◆ EXERCISE DIRECTIONS
Skip the pictures and repeat each line of the data exactly.

◆ MATERIAL FOR THIS TASK
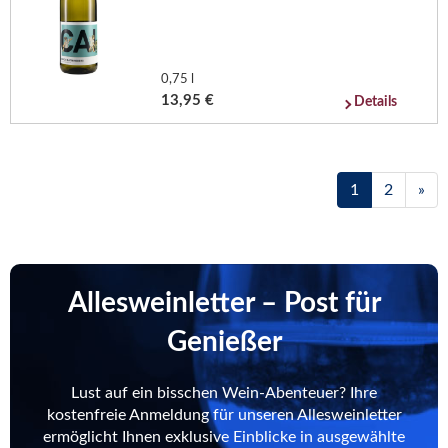
0,75 l
13,95 €
Details
1
2
»
Allesweinletter – Post für
Genießer
Lust auf ein bisschen Wein-Abenteuer? Ihre
kostenfreie Anmeldung für unseren Allesweinletter
ermöglicht Ihnen exklusive Einblicke in ausgewählte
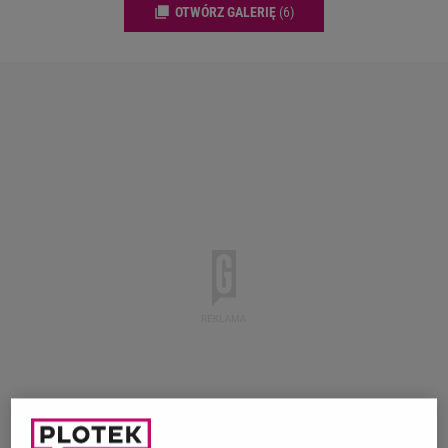
OTWÓRZ GALERIĘ
(6)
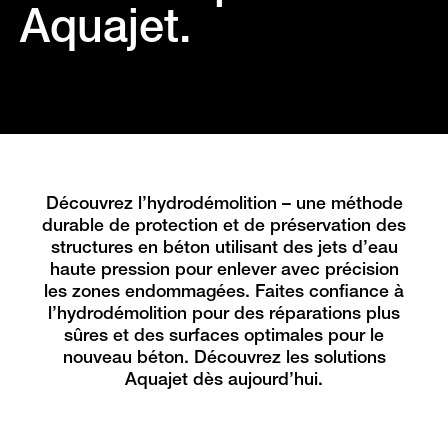
Aquajet.
Découvrez l’hydrodémolition – une méthode
durable de protection et de préservation des
structures en béton utilisant des jets d’eau
haute pression pour enlever avec précision
les zones endommagées. Faites confiance à
l’hydrodémolition pour des réparations plus
sûres et des surfaces optimales pour le
nouveau béton. Découvrez les solutions
Aquajet dès aujourd’hui.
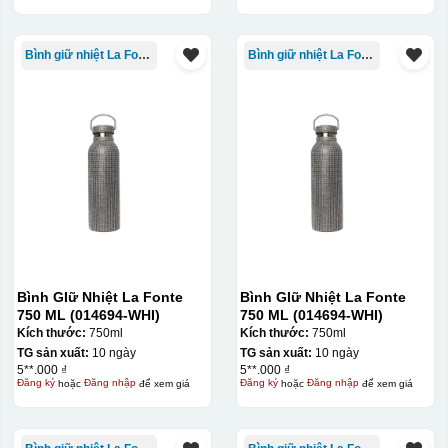
Bình giữ nhiệt La Fonte
Bình giữ nhiệt La Fonte
Bình GIữ Nhiệt La Fonte
Bình GIữ Nhiệt La Fonte
750 ML (014694-WHI)
750 ML (014694-WHI)
Kích thước:
750ml
Kích thước:
750ml
TG sản xuất:
10 ngày
TG sản xuất:
10 ngày
5**.000 ₫
5**.000 ₫
Đăng ký
hoặc
Đăng nhập
để xem giá
Đăng ký
hoặc
Đăng nhập
để xem giá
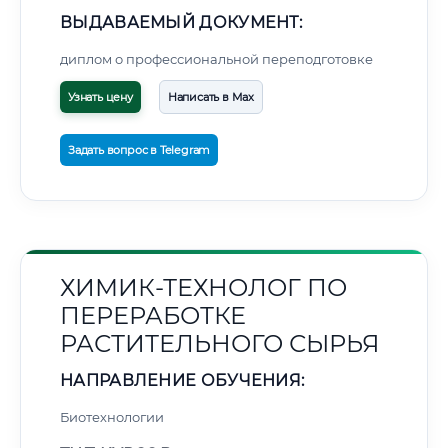
ВЫДАВАЕМЫЙ ДОКУМЕНТ:
диплом о профессиональной переподготовке
Узнать цену
Написать в Max
Задать вопрос в Telegram
ХИМИК-ТЕХНОЛОГ ПО
ПЕРЕРАБОТКЕ
РАСТИТЕЛЬНОГО СЫРЬЯ
НАПРАВЛЕНИЕ ОБУЧЕНИЯ:
Биотехнологии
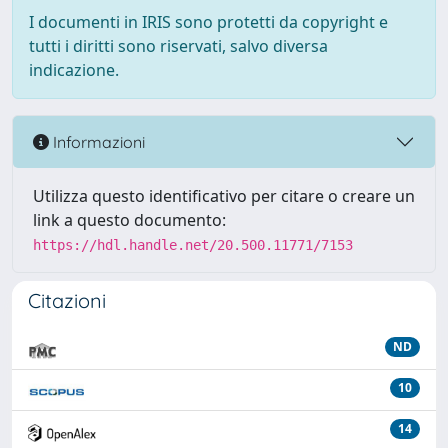
I documenti in IRIS sono protetti da copyright e
tutti i diritti sono riservati, salvo diversa
indicazione.
Informazioni
Utilizza questo identificativo per citare o creare un
link a questo documento:
https://hdl.handle.net/20.500.11771/7153
Citazioni
ND
10
14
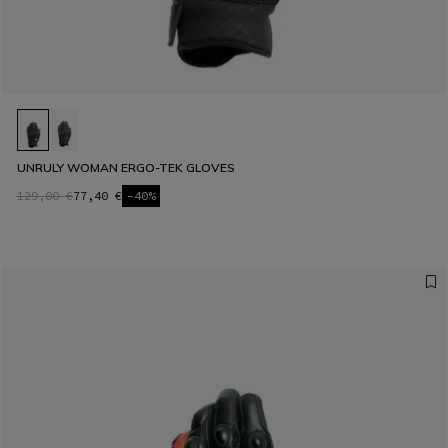
UNRULY WOMAN ERGO-TEK GLOVES
129,00 €
77,40 €
-40%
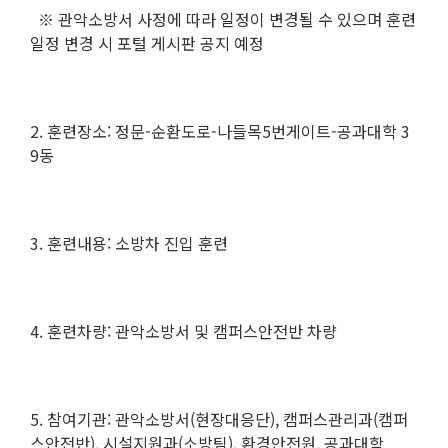
※ 관악소방서 사정에 따라 일정이 변경될 수 있으며 훈련
일정 변경 시 포털 게시판 공지 예정
2. 훈련장소: 정문-순환도로-나들목5번게이트-공과대학 3
9동
3. 훈련내용: 소방차 진입 훈련
4. 훈련차량: 관악소방서 및 캠퍼스안전반 차량
5. 참여기관: 관악소방서(현장대응단), 캠퍼스관리과(캠퍼
스안전반), 시설지원과(소방팀), 환경안전원, 공과대학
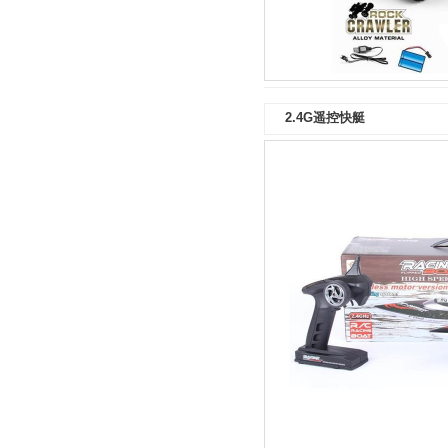
2.4G遥控快艇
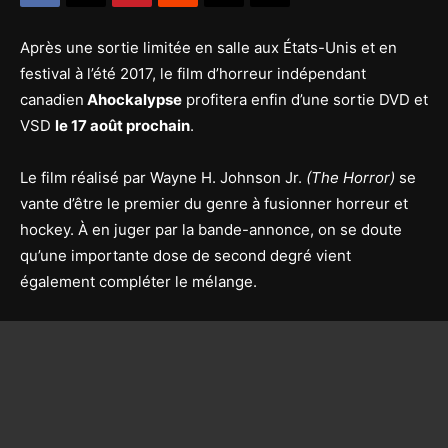
Après une sortie limitée en salle aux États-Unis et en
festival à l’été 2017, le film d’horreur indépendant
canadien
Ahockalypse
profitera enfin d’une sortie DVD et
VSD
le 17 août prochain
.
Le film réalisé par Wayne H. Johnson Jr.
(The Horror)
se
vante d’être le premier du genre à fusionner horreur et
hockey. À en juger par la bande-annonce, on se doute
qu’une importante dose de second degré vient
également compléter le mélange.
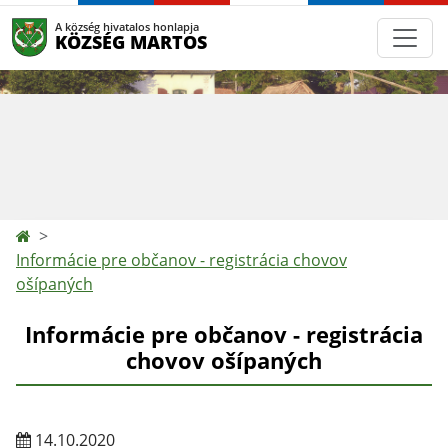
A község hivatalos honlapja
KÖZSÉG MARTOS
Informácie pre občanov - registrácia chovov
ošípaných
Informácie pre občanov - registrácia
chovov ošípaných
14.10.2020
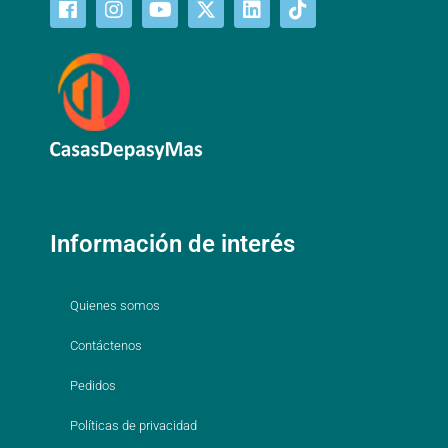
Información de interés
Quienes somos
Contáctenos
Pedidos
Políticas de privacidad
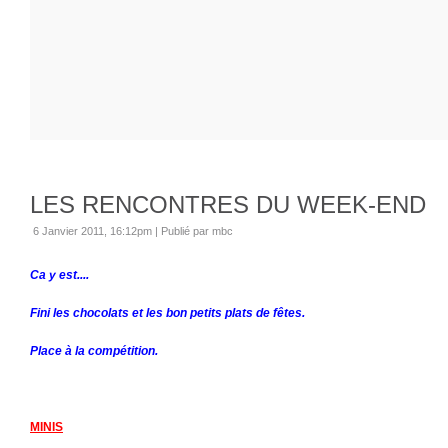
LES RENCONTRES DU WEEK-END
6 Janvier 2011, 16:12pm
|
Publié par mbc
Ca y est....
Fini les chocolats et les bon petits plats de fêtes.
Place à la compétition.
MINIS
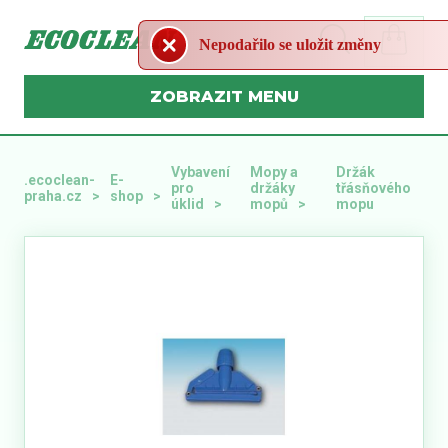
Nepodařilo se uložit změny
MENU
Vybavení
Mopy a
Držák
.ecoclean-
E-
pro
držáky
třásňového
praha.cz
shop
úklid
mopů
mopu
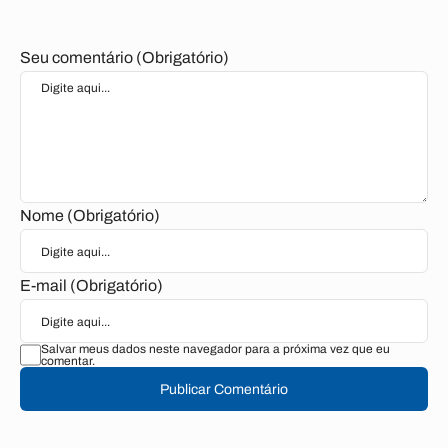
Seu comentário (Obrigatório)
Nome (Obrigatório)
E-mail (Obrigatório)
Salvar meus dados neste navegador para a próxima vez que eu
comentar.
Publicar Comentário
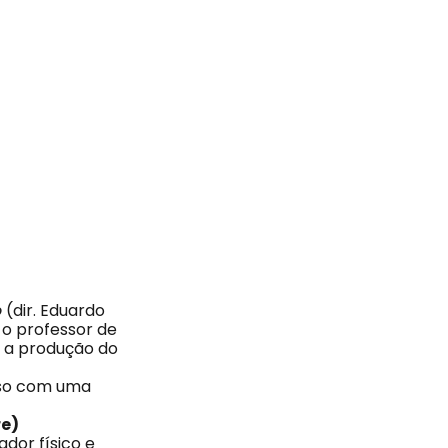
o
(dir. Eduardo
 o professor de
e a produção do
esso com uma
re)
dor físico e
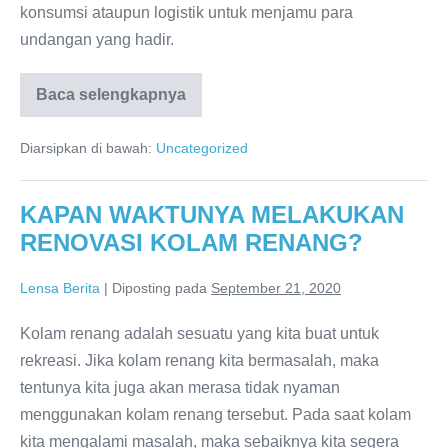
konsumsi ataupun logistik untuk menjamu para
undangan yang hadir.
Baca selengkapnya
Bagaimana
Memilih
Layanan
Diarsipkan di bawah:
Uncategorized
Penyedia
Nasi
Kotak
Untuk
KAPAN WAKTUNYA MELAKUKAN
Acara
Anda?
RENOVASI KOLAM RENANG?
Lensa Berita
|
Diposting pada
September 21, 2020
Kolam renang adalah sesuatu yang kita buat untuk
rekreasi. Jika kolam renang kita bermasalah, maka
tentunya kita juga akan merasa tidak nyaman
menggunakan kolam renang tersebut. Pada saat kolam
kita mengalami masalah, maka sebaiknya kita segera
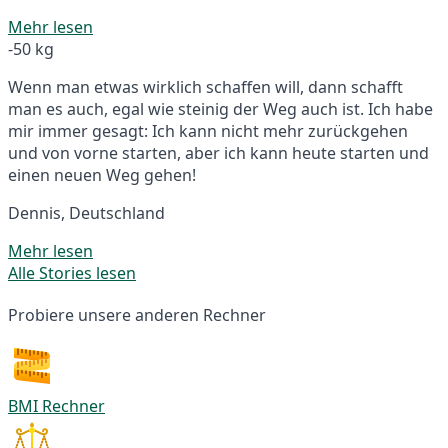
Mehr lesen
-50 kg
Wenn man etwas wirklich schaffen will, dann schafft
man es auch, egal wie steinig der Weg auch ist. Ich habe
mir immer gesagt: Ich kann nicht mehr zurückgehen
und von vorne starten, aber ich kann heute starten und
einen neuen Weg gehen!
Dennis, Deutschland
Mehr lesen
Alle Stories lesen
Probiere unsere anderen Rechner
BMI Rechner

◆ RESPONSE BOX
0,75 l
13,95 €
Details
1
2
»
Allesweinletter – Post für
Genießer
Lust auf ein bisschen Wein-Abenteuer? Ihre
kostenfreie Anmeldung für unseren Allesweinletter
ermöglicht Ihnen exklusive Einblicke in ausgewählte
OTWÓRZ GALERIĘ
(6)
Aquajet.
Découvrez l’hydrodémolition – une méthode
durable de protection et de préservation des
structures en béton utilisant des jets d’eau
haute pression pour enlever avec précision
les zones endommagées. Faites confiance à
l’hydrodémolition pour des réparations plus
sûres et des surfaces optimales pour le
nouveau béton. Découvrez les solutions
Aquajet dès aujourd’hui.
Bình giữ nhiệt La Fonte
Bình giữ nhiệt La Fonte
Bình GIữ Nhiệt La Fonte
Bình GIữ Nhiệt La Fonte
750 ML (014694-WHI)
750 ML (014694-WHI)
Kích thước:
750ml
Kích thước:
750ml
TG sản xuất:
10 ngày
TG sản xuất:
10 ngày
5**.000 ₫
5**.000 ₫
Đăng ký
hoặc
Đăng nhập
để xem giá
Đăng ký
hoặc
Đăng nhập
để xem giá
ВЫДАВАЕМЫЙ ДОКУМЕНТ:
диплом о профессиональной переподготовке
Узнать цену
Написать в Max
Задать вопрос в Telegram
ХИМИК-ТЕХНОЛОГ ПО
ПЕРЕРАБОТКЕ
РАСТИТЕЛЬНОГО СЫРЬЯ
НАПРАВЛЕНИЕ ОБУЧЕНИЯ:
Биотехнологии
I documenti in IRIS sono protetti da copyright e
tutti i diritti sono riservati, salvo diversa
indicazione.
Informazioni
Utilizza questo identificativo per citare o creare un
link a questo documento:
https://hdl.handle.net/20.500.11771/7153
Citazioni
ND
10
14
UNRULY WOMAN ERGO-TEK GLOVES
129,00 €
77,40 €
-40%
※ 관악소방서 사정에 따라 일정이 변경될 수 있으며 훈련
일정 변경 시 포털 게시판 공지 예정
2. 훈련장소: 정문-순환도로-나들목5번게이트-공과대학 3
9동
3. 훈련내용: 소방차 진입 훈련
4. 훈련차량: 관악소방서 및 캠퍼스안전반 차량
5. 참여기관: 관악소방서(현장대응단), 캠퍼스관리과(캠퍼
스안전반), 시설지원과(소방팀), 환경안전원, 공과대학
2.4G遥控快艇
Après une sortie limitée en salle aux États-Unis et en
festival à l’été 2017, le film d’horreur indépendant
canadien
Ahockalypse
profitera enfin d’une sortie DVD et
VSD
le 17 août prochain
.
Le film réalisé par Wayne H. Johnson Jr.
(The Horror)
se
vante d’être le premier du genre à fusionner horreur et
hockey. À en juger par la bande-annonce, on se doute
qu’une importante dose de second degré vient
également compléter le mélange.
A község hivatalos honlapja
KÖZSÉG MARTOS
Informácie pre občanov - registrácia chovov
ošípaných
Informácie pre občanov - registrácia
chovov ošípaných
14.10.2020
Información de interés
Quienes somos
Contáctenos
Pedidos
Políticas de privacidad
LES RENCONTRES DU WEEK-END
6 Janvier 2011, 16:12pm
|
Publié par mbc
Ca y est....
Fini les chocolats et les bon petits plats de fêtes.
Place à la compétition.
MINIS
Nepodařilo se uložit změny
MENU
Vybavení
Mopy a
Držák
.ecoclean-
E-
pro
držáky
třásňového
praha.cz
shop
úklid
mopů
mopu
Seu comentário (Obrigatório)
Nome (Obrigatório)
E-mail (Obrigatório)
Salvar meus dados neste navegador para a próxima vez que eu
comentar.
Publicar Comentário
o
(dir. Eduardo
 o professor de
e a produção do
esso com uma
re)
dor físico e
konsumsi ataupun logistik untuk menjamu para
undangan yang hadir.
Baca selengkapnya
Bagaimana
Memilih
Layanan
Diarsipkan di bawah:
Uncategorized
Penyedia
Nasi
Kotak
Untuk
KAPAN WAKTUNYA MELAKUKAN
Acara
Anda?
RENOVASI KOLAM RENANG?
Lensa Berita
|
Diposting pada
September 21, 2020
Kolam renang adalah sesuatu yang kita buat untuk
rekreasi. Jika kolam renang kita bermasalah, maka
tentunya kita juga akan merasa tidak nyaman
menggunakan kolam renang tersebut. Pada saat kolam
kita mengalami masalah, maka sebaiknya kita segera
Mehr lesen
-50 kg
Wenn man etwas wirklich schaffen will, dann schafft
man es auch, egal wie steinig der Weg auch ist. Ich habe
mir immer gesagt: Ich kann nicht mehr zurückgehen
und von vorne starten, aber ich kann heute starten und
einen neuen Weg gehen!
Dennis, Deutschland
Mehr lesen
Alle Stories lesen
Probiere unsere anderen Rechner
BMI Rechner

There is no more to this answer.